Given Javier’s self-assurance, professional aspirations, peer respectability, and technical prowess, I was again surprised to hear that Javier did not share his films online. This was even true of films which he would proudly share with me, his peers, and mentors. His latest film project was a silent, artistic, and reflect
ive short about a mime who watched people as a way to experience and mimic the array of human emotions, from joy to sorrow and everything in between. When I asked why he didn’t share his films online, he replied: “A lot of what’s on YouTube is amateur; I don’t want to be seen as that so I wait until I think my film is ready. I want to build a professional portfolio.” Javier had received validation for his films—including acceptance to film festivals. His concern had more to do with his online reputation rather than a broader concern that his films were not ready to be viewed.
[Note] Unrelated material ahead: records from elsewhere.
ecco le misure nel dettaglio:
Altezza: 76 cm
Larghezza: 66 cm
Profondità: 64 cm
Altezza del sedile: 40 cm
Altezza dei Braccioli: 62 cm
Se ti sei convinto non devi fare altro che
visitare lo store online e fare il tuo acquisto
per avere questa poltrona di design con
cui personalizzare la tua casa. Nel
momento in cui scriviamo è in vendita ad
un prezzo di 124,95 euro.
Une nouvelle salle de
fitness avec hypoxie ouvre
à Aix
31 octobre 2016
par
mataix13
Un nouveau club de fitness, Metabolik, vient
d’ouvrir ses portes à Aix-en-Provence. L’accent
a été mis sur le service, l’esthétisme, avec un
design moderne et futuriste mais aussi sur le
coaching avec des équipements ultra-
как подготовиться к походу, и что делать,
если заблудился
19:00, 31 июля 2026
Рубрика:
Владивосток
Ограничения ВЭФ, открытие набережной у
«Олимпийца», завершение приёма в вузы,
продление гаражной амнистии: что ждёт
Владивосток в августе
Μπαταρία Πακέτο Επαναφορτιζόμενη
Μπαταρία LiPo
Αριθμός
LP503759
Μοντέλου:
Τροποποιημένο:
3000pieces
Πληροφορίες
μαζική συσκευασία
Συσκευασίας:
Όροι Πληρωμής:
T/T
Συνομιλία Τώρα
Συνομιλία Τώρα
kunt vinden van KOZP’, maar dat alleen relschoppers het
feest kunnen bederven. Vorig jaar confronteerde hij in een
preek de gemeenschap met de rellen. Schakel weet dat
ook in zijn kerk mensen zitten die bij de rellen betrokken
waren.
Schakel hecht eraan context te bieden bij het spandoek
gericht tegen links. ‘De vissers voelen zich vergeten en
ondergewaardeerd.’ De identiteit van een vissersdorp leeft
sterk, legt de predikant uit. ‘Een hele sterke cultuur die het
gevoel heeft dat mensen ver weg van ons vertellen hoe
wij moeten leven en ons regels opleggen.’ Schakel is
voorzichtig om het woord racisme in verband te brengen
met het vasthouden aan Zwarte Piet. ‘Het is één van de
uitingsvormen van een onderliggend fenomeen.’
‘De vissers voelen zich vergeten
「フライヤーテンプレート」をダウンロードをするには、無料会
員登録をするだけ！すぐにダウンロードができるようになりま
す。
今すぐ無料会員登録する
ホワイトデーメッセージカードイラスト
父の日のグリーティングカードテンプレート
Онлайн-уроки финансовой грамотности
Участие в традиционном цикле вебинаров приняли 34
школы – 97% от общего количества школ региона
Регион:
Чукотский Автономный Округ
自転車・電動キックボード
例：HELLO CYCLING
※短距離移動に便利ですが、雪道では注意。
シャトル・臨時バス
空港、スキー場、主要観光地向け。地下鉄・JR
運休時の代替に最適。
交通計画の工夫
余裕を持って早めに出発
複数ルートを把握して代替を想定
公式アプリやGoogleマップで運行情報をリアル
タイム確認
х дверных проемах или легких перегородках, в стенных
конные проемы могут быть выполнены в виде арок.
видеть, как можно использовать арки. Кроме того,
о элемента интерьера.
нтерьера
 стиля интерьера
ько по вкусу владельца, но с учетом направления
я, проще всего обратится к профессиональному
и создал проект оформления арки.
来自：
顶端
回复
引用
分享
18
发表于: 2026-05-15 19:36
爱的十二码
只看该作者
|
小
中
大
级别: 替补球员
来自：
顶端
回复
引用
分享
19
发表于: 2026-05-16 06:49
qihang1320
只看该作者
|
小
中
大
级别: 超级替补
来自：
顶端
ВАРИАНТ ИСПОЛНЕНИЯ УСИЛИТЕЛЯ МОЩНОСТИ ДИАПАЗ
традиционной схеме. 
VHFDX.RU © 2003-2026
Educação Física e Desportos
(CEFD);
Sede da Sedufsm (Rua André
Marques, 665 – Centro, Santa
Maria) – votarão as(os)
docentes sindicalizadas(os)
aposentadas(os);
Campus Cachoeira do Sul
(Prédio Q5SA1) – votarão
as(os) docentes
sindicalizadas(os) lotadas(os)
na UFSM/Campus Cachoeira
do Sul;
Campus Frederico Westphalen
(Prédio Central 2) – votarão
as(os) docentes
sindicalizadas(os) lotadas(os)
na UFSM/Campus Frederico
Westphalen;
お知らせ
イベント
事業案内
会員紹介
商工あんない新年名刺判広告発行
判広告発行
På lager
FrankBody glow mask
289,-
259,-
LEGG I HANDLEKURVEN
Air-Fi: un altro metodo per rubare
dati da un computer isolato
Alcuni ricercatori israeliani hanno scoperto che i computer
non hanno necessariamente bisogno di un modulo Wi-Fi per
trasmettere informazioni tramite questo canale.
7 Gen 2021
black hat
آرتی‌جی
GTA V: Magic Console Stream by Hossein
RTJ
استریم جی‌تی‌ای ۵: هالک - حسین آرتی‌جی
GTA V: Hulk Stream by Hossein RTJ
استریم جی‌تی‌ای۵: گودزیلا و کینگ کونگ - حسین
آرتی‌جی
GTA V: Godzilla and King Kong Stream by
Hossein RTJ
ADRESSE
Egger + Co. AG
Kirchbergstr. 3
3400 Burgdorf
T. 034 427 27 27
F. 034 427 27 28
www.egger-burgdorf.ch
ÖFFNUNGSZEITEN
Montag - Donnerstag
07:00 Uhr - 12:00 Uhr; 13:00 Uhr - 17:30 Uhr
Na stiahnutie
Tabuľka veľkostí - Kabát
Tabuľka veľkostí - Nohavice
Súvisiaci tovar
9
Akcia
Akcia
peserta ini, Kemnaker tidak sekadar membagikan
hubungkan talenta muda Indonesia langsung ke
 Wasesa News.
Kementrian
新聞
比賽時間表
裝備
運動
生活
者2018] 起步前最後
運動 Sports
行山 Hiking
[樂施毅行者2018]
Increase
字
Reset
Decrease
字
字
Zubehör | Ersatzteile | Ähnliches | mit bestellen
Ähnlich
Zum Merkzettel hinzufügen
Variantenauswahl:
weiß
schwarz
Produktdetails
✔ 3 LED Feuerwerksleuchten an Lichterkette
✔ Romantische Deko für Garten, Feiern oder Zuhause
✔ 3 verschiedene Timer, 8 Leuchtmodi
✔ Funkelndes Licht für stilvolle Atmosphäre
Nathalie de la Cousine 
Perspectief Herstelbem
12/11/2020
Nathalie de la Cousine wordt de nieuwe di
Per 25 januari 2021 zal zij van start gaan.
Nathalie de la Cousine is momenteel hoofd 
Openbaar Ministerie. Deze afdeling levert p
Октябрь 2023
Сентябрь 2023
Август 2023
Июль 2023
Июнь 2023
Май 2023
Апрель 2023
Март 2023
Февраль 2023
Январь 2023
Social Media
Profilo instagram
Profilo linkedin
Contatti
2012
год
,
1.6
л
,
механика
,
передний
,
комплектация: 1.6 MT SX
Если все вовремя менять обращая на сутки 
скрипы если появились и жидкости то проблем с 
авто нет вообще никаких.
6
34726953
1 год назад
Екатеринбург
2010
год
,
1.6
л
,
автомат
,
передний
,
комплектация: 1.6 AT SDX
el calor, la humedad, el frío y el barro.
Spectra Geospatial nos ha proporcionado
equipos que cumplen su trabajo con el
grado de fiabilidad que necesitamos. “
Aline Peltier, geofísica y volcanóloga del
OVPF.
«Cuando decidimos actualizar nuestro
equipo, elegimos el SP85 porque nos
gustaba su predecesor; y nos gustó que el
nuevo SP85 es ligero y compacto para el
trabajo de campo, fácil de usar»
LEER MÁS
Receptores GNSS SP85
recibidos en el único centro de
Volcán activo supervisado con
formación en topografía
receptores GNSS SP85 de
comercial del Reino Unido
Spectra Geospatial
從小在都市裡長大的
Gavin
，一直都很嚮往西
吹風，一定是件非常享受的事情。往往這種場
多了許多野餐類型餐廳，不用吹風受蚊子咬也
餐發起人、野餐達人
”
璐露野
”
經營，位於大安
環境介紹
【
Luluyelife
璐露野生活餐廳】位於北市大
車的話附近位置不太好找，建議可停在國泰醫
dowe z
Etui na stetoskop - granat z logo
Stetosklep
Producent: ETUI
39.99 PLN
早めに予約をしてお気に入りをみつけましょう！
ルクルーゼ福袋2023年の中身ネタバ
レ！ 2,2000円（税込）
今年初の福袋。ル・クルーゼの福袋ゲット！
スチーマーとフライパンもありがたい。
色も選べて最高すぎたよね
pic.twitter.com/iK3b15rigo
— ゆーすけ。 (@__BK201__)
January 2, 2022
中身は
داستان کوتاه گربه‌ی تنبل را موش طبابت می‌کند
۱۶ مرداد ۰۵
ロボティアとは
Amateur vs. Professional Video Sharing
From reports of recent research about young people and YouTube, one might get the impression that the so-called digital generation are all interested in sharing their videos online. And certainly some students in this study did upload videos to YouTube and other video sharing sites. For example, Jada (16 years old, black) had shared a user-generated video on YouTube even though she did not self-report to have much interest in media production. She had enrolled in the Tech Apps course to fulfill an elective requirement, but she spent her after-school hours practicing dance moves with the drill team. She was a stylish girl interested in and always ready to discuss the latest fashion trends. Although she didn’t find the time to watch a lot of television, her favorite shows were on entertainment channels such as E! and BET.3 She explained she enjoyed these shows more for the fashion inspiration than for the celebrity gossip. She also liked to get online just to peruse fashion blogs and websites. Her grandmother was teaching her how to sew so she could start making her own accessories and outfits. Jada was also a member of the Business Club, which provided a space for her to explore her interest in the business side of the fashion industry.